Re: Optimizer use of index slows down query by factor

От
Tom Lane
Дата:
Michael Ruf <mrf@inxmail.de> writes:
> we experience some strange performance problems, we've already found a
> workaround for us, but are curious if it's a known problem of the optimizer.

I think you need to see about getting this rowcount estimate to be more
accurate:

>                             ->  Index Scan using idx_link_1 on link
> (cost=0.00..680.51 rows=13477 width=26) (actual time=5.707..12.043
> rows=126 loops=1)
>                                   Index Cond: (task_id = 1556)
>                                   Filter: (((deletable IS NULL) OR (NOT
> deletable)) AND ((link_type = 8) OR (link_type = 9)))

If it realized there'd be only 126 rows out of that scan, it'd probably
have gone for a nestloop join against the big table, which I think would
be noticeably faster than either of the plans you show here.

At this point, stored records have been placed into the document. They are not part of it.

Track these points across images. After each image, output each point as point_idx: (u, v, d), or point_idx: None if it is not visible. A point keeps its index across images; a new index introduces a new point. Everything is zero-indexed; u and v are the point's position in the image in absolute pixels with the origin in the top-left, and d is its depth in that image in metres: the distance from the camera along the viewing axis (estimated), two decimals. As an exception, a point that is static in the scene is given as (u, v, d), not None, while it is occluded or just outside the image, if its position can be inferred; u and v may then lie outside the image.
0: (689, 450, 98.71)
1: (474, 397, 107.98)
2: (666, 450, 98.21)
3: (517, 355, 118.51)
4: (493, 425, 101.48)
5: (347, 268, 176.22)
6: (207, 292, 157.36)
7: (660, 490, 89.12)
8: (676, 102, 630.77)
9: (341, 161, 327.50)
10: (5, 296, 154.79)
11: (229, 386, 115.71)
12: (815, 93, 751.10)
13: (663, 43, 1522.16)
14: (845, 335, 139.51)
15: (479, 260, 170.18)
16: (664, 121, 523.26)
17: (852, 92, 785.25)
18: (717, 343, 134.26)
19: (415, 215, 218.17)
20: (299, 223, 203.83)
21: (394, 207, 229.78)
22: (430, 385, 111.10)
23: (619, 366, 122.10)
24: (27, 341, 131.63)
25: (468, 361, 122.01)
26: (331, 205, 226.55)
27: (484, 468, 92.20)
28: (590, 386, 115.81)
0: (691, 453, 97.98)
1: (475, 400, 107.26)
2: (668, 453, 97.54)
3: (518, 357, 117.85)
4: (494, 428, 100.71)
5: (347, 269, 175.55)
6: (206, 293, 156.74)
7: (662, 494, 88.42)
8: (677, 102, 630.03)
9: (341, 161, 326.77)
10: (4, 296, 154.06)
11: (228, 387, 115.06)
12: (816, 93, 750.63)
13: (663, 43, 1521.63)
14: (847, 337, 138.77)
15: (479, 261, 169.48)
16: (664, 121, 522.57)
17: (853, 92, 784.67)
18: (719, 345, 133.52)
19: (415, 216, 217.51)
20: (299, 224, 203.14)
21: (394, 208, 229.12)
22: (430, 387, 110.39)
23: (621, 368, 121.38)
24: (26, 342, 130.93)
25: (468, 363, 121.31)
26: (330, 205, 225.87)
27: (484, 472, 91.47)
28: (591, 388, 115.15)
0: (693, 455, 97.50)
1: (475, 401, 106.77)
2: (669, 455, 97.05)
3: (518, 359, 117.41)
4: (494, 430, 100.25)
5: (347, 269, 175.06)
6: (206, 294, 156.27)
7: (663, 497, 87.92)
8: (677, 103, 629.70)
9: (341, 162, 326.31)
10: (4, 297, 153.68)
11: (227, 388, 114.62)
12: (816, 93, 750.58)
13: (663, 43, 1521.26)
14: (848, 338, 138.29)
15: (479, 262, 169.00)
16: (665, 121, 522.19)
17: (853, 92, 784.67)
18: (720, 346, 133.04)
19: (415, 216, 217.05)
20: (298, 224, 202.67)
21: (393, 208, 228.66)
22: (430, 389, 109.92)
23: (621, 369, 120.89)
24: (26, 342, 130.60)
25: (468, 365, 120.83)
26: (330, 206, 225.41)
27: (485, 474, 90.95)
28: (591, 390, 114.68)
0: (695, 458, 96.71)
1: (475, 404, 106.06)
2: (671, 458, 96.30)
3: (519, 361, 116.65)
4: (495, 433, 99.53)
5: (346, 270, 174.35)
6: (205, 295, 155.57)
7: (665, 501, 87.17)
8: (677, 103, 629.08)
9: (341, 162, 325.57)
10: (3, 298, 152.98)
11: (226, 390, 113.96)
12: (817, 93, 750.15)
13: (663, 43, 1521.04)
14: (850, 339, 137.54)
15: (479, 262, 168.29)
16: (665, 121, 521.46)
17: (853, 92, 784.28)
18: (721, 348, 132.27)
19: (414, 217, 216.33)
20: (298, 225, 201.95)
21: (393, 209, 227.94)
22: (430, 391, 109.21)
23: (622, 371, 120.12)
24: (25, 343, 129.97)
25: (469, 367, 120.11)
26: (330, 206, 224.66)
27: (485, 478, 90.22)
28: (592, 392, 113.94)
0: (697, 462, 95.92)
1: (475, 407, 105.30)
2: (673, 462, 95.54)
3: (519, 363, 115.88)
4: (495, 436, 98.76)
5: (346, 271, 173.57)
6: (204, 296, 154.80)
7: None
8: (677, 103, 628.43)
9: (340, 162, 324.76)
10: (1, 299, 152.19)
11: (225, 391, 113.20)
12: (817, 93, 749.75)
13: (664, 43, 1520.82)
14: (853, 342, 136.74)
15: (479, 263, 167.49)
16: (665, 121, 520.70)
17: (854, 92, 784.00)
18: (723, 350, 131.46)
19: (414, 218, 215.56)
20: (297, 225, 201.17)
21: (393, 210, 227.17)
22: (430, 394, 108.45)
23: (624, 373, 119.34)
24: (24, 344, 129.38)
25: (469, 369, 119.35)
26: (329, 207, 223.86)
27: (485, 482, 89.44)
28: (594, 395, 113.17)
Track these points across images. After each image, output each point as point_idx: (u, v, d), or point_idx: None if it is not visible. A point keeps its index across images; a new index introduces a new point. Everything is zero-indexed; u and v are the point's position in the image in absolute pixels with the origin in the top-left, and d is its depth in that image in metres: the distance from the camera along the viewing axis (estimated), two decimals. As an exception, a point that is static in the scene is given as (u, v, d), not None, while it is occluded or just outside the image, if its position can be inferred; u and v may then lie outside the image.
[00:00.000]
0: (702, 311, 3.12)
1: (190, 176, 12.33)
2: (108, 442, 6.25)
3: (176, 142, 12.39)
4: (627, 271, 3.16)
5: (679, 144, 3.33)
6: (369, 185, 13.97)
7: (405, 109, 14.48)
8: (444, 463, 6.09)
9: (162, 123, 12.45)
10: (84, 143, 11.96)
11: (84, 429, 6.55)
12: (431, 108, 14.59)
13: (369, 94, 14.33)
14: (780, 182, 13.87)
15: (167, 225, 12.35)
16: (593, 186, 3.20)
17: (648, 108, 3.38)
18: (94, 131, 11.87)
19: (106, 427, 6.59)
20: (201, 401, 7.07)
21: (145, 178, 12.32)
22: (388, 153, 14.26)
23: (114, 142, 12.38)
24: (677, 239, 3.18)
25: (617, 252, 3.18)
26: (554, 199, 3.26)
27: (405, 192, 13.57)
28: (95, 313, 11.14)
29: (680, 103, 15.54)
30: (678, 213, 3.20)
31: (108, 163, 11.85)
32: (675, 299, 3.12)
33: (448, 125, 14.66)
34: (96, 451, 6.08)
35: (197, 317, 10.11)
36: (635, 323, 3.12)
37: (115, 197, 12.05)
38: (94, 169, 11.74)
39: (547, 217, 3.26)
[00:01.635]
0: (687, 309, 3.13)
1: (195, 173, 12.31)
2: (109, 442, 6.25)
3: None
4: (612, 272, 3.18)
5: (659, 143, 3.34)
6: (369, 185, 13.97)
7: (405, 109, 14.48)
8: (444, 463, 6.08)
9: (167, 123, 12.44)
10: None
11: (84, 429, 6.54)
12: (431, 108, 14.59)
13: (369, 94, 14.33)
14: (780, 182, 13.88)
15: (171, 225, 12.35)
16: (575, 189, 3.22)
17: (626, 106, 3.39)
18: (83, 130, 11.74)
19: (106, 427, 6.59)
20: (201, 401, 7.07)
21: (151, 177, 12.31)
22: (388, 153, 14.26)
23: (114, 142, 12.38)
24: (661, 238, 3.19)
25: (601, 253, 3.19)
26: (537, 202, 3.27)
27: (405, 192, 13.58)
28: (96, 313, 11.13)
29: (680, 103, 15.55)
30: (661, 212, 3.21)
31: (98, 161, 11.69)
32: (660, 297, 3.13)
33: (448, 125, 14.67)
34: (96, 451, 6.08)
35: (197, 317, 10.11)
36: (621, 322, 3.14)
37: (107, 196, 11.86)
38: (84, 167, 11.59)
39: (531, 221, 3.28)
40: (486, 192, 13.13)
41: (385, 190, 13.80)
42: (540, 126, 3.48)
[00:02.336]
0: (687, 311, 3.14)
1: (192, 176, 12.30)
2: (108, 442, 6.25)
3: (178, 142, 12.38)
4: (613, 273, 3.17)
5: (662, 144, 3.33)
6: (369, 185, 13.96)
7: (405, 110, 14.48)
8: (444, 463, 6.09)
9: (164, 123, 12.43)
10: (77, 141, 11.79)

You already did crank up default_statistics_target, so I'm not sure if
raising it further would help any.  What I'd suggest is trying to avoid
using non-independent AND/OR conditions.  For instance recasting the
first OR as just "deletable is not true" would probably result in a
better estimate.  The size of the error seems to be more than that would
account for though, so I suspect that the deletable and link_type
conditions are interdependent.  Is it practical to recast your data
representation to avoid that?

            regards, tom lane

Re: Optimizer use of index slows down query by factor

От
Michael Ruf
Дата:
Hi,

Tom Lane wrote:
 >
 > I think you need to see about getting this rowcount estimate to be more
 > accurate:
 >
 >>                             ->  Index Scan using idx_link_1 on link
 >> (cost=0.00..680.51 rows=13477 width=26) (actual time=5.707..12.043
 >> rows=126 loops=1)
 >>                                   Index Cond: (task_id = 1556)
 >>                                   Filter: (((deletable IS NULL) OR (NOT
 >> deletable)) AND ((link_type = 8) OR (link_type = 9)))
 >
 > If it realized there'd be only 126 rows out of that scan, it'd probably
 > have gone for a nestloop join against the big table, which I think would
 > be noticeably faster than either of the plans you show here.
 >
 > You already did crank up default_statistics_target, so I'm not sure if
 > raising it further would help any.

After i've increased the statistic target for the specific column on the
link table "alter table link alter task_id set statistics 200;", the sql
runs fine ( < 1 second ):

Limit  (cost=448478.40..448492.17 rows=1 width=30) (actual
time=850.698..860.838 rows=12 loops=1)
    ->  GroupAggregate  (cost=448478.40..448492.17 rows=1 width=30)
(actual time=850.695..860.824 rows=12 loops=1)
          ->  Sort  (cost=448478.40..448481.15 rows=1100 width=30)
(actual time=850.569..853.985 rows=6445 loops=1)
                Sort Key: link.link_type, link.link_alias
                Sort Method:  quicksort  Memory: 696kB
                ->  Nested Loop Left Join  (cost=0.00..448422.84
rows=1100 width=30) (actual time=819.519..838.422 rows=6445 loops=1)
                      ->  Seq Scan on link  (cost=0.00..142722.52
rows=203 width=26) (actual time=819.486..820.016 rows=126 loops=1)
                            Filter: (((deletable IS NULL) OR (NOT
deletable)) AND (task_id = 1556) AND ((link_type = 8) OR (link_type = 9)))
                      ->  Index Scan using idx_click_1 on click
(cost=0.00..1370.01 rows=10872 width=12) (actual time=0.003..0.088
rows=51 loops=126)
                            Index Cond: (link.link_id = click.link_id)
  Total runtime: 860.929 ms


 > What I'd suggest is trying to avoid
 > using non-independent AND/OR conditions.  For instance recasting the
 > first OR as just "deletable is not true" would probably result in a
 > better estimate.  The size of the error seems to be more than that would
 > account for though, so I suspect that the deletable and link_type
 > conditions are interdependent.  Is it practical to recast your data
 > representation to avoid that?
 >

I've tried that, but with no positive/negative effects.

Thanks for your help.

Michael